Тогда что же будет, когда я прыгну под колеса? Если меня отвезут в больницу, тогда кто же будет… там? Под землей? Двойник сказал, что все будет нормально. Но чтобы было нормально, надо, чтобы никто не вспомнил о том, что я уже окочурился один раз. А разве так бывает?
А может, время перемотается назад? Будет пятница, седьмое мая. И не будет всего того, что сейчас происходит со мной. Не будет двойника, овчарки, крыши девятиэтажки, не будет ничего.

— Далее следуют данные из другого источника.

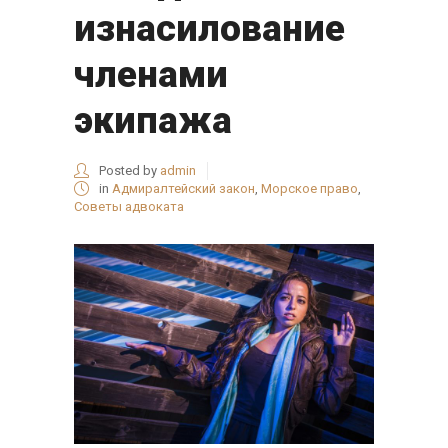
изнасилование
членами
экипажа
Posted by
admin
in
Адмиралтейский закон
,
Морское право
,
Советы адвоката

Значит, я все это забуду? Наверное, так. Иначе не сходится. Но нельзя же перемотать время на несколько дней назад! Я же не дурак, понимаю это. А тогда, когда я пытался перевести свои часы на три дня назад, я просто отчаялся. Я, конечно, вел себя, как болван. Но тогда я верил, что это возможно. Теперь же я понимаю, что это не так. Я все хорошо понимаю. Если время перемотается из-за меня, то есть для меня… то оно перемотается и для других. Это просто нереально…
Я задумался. Несколько дней назад я даже и не думал, что все, что уже случилось со мной — возможно. Так что глупо говорить о реальности.
Фантастика! Чего только не бывает на свете, а? Одно хорошо — сейчас я уже не думал обо все произошедшем как о чем-то страшном и совсем диком. Похоже, человек действительно ко всему привыкает. Я не могу сказать, что я привык к этой неразберихе. Но, по крайней мере, она уже не пугала меня так, как раньше. Главным образом — потому, что у меня появилась надежда. А еще Юлька и Пальма, черт бы его побрал, свинью такую…
Пальма сидел перед телевизором точно так же, как сидел тогда, когда я, не выдержав его вредности, телепортировался в больницу. Похоже, даже канал не переключал. Хотя футбол уже закончился. Интересно, он вообще видел, что я отлучился?